8. Maintain consistent accounting methods.

With accounting, there are two primary methods that exist for bookkeeping. There's the cash method and the accrual method. Both approaches are valid, and neither is more likely to draw an audit than the other. Nonetheless, if you end up confusing the two and use some of each method in your record-keeping, it will make your records appear confusing and possibly even deceitful. As a result, your business will likely get audited. You need to choose one method and stick to it.

9. Make reasonable charitable donations and have supporting documentation.

If your business makes charitable donations, but they appear excessively large, you'll end up catching the attention of the IRS and potentially draw an audit. When donations are genuine, you do have the choice to claim a deduction. However, in this case, you should be sure that you have all the mandatory supporting documentation to file with your tax return. If your business makes a donation that exceeds $250, you'll need to have receipts from the recipient. If your business makes a donation that exceeds $500, you'll have to file IRS Form 8283. When you submit the receipts and tax form with your tax return, you can avoid your business getting audited.

10. Retain your business expense receipts.

Your business should have a system established for receiving and retaining copies of every expense receipt. By saving the receipts, you'll be in a better position to prepare your business tax returns at the end of the year. All the receipts may not need to be submitted with the return, but it's good to have them in case they're needed. You should only claim deductions for expenses you'll be able to prove. Your tax return will be fully supported by retaining the receipts for all expenses.
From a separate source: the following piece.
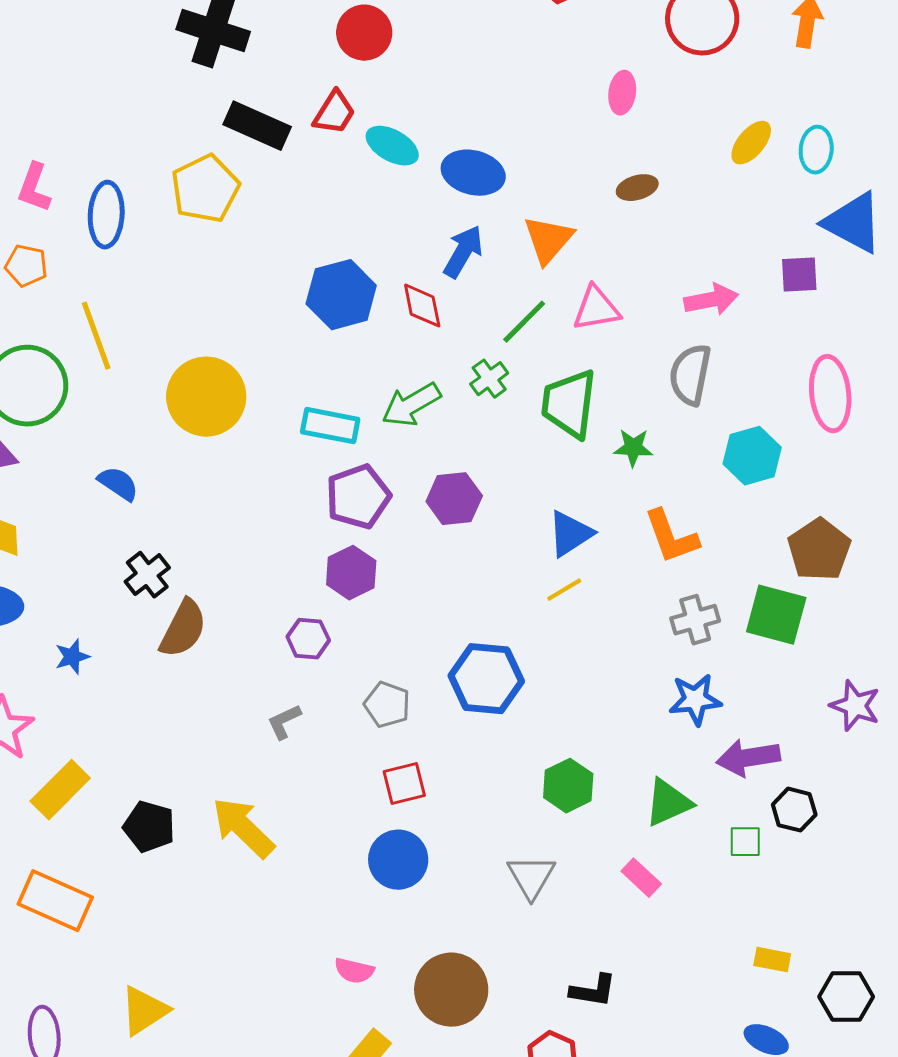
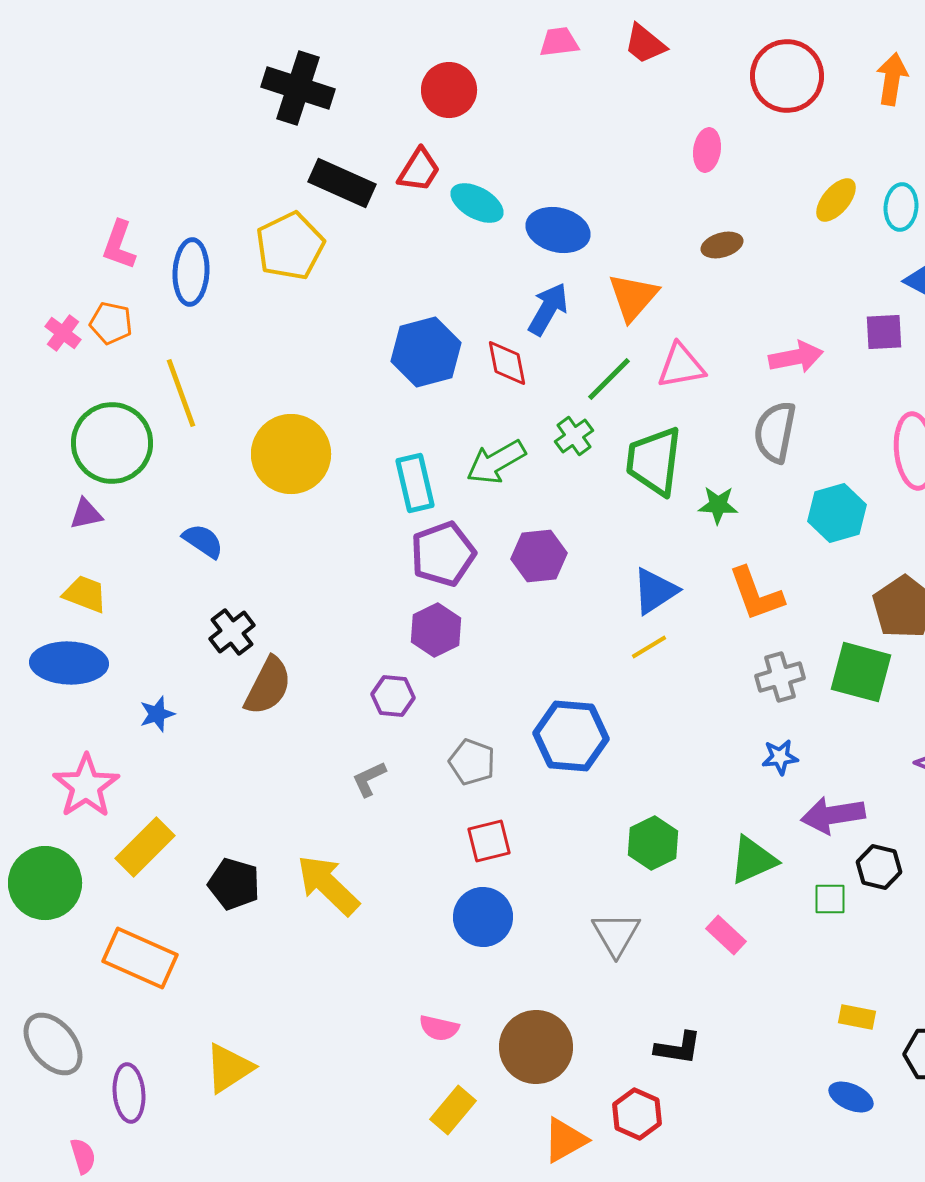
cyan rectangle: (330, 426) -> (415, 483), turned 66
blue star: (695, 700) -> (780, 757), size x0.7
11. Carefully review your figures against all tax records.

When you're preparing a tax return, the figures that are reported must match the documentation that's being submitted to the IRS. That will include any 1099s, W-2s, and any other reports that might go from a third party, such as supplier or bands, to the IRS to report your income. Any discrepancies or mistakes made in reporting will likely trigger an audit.

12. Appropriately record all numbers.

The IRS advises that you can round the numbers in your business tax return to the nearest dollar. Don't round it any more than that. If numbers that are rounded to the nearest ten dollars or hundred dollars are submitted, the IRS will probably question where those numbers are accurate and audit your business.
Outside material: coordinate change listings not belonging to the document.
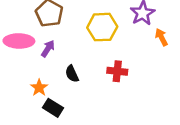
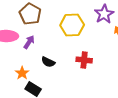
black semicircle: (72, 74) -> (48, 62), turned -40

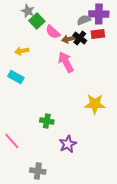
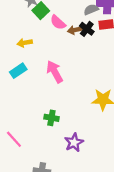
pink arrow: (66, 62) -> (55, 72), moved
cyan rectangle: (16, 77) -> (18, 71), turned -63

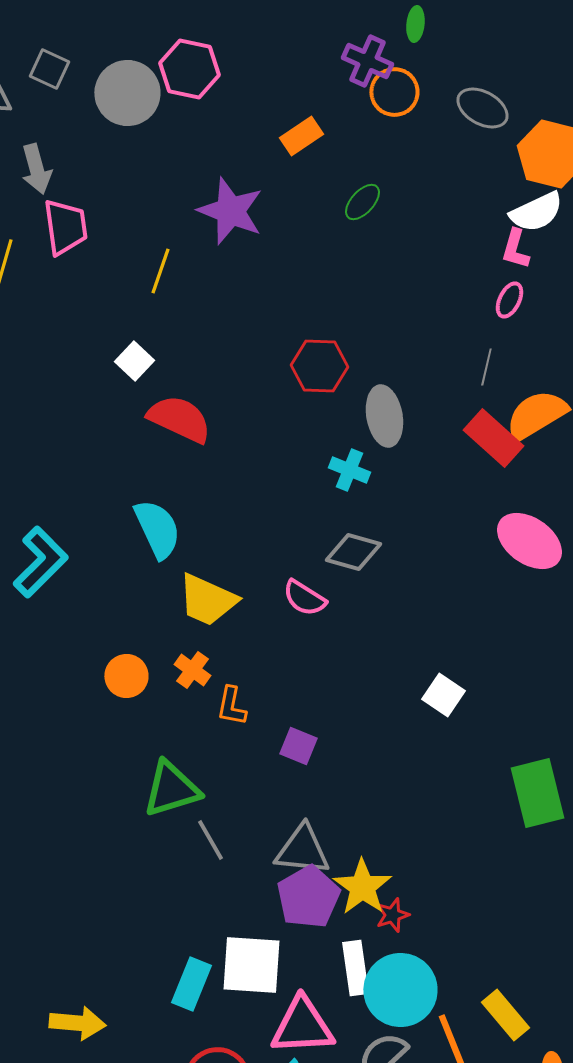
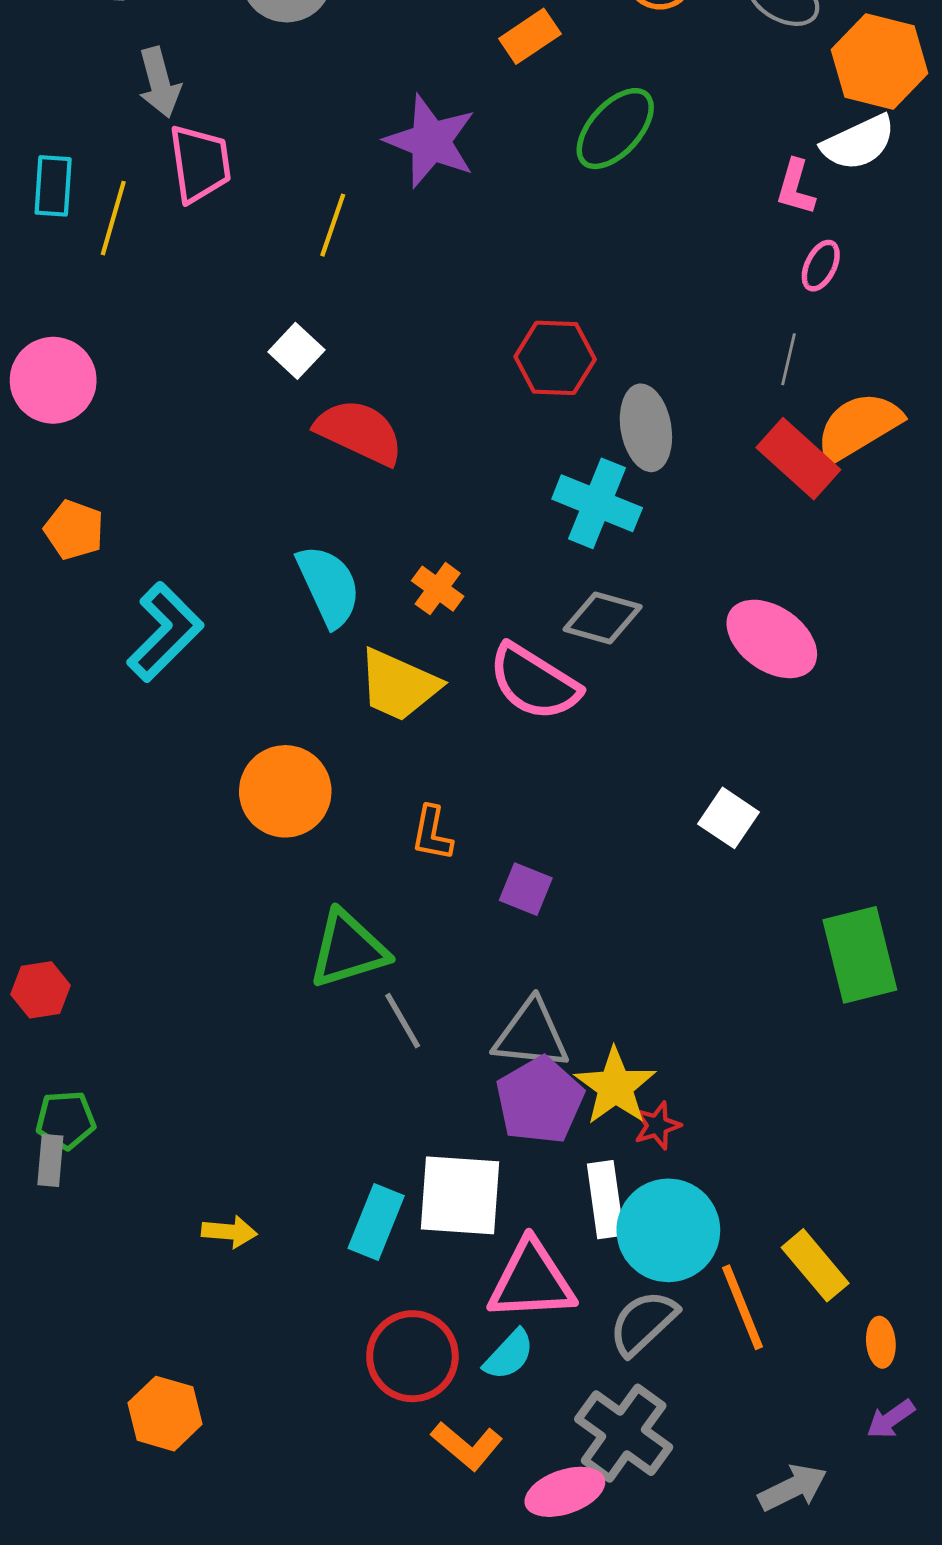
green ellipse: (362, 202) -> (615, 129), size x1.6
pink L-shape: (515, 249) -> (796, 187), moved
cyan cross: (349, 470) -> (597, 503), size x1.5
pink ellipse: (529, 541) -> (772, 639), moved
pink semicircle: (304, 598) -> (534, 682), size x1.5
orange cross: (192, 670) -> (438, 589), moved
orange circle: (126, 676) -> (285, 791), size x1.5
yellow arrow: (77, 1023) -> (229, 1232), moved, size x0.7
13. File tax returns on time.

If you file your returns late, you can increase the likelihood of drawing attention to your business and getting audited. Always file your returns on time. If you're unsure you'll be able to file on time, file the appropriate paperwork to get an extension, and then submit a partial payment of the estimated amount. If you expect that your business is going to owe more than $500 in taxes for the year, you'll be required to pay quarterly taxes. Failure to pay quarterly taxes will subject you to tax penalties and potentially cause you to be audited for the entire year.

14. Sign everything.

It may seem simple, but forgetting to sign any of the attached schedules or your tax return can trigger an audit. If this is missing, the IRS is required to review your full return more closely. Additionally, you should always double-check the accuracy of your calculations and form completion before you submit your form.
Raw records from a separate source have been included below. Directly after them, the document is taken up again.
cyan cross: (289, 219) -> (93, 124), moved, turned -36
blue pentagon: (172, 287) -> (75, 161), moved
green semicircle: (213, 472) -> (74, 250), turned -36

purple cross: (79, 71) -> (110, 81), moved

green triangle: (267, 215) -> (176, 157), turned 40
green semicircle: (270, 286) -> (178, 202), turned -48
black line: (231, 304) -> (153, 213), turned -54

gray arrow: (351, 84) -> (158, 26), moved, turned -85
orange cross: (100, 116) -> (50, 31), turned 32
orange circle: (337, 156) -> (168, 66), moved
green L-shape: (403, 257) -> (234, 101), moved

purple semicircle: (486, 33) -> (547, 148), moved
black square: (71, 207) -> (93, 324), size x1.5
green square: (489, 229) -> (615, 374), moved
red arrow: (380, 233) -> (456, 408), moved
15. Consider a professional for your business taxes.

You may believe you're competent enough to prepare the tax return, but choosing to get a professional to do it could be a smart business expense. Tax professionals can thoroughly review all of your receipts and other records to be sure they're documented appropriately. They have the knowledge and experience to help you with avoiding an audit of your business. If you're interested in knowing more about using a tax professional to handle your business taxes, you can find more information at this link: taxfyle.com/tax-preparation-outsourcing.

It can be a challenging time whenever a business gets audited. It's best to do as much as you can to avoid that happening. Keep these 15 strategies in mind to help give your business the best chance of not getting audited.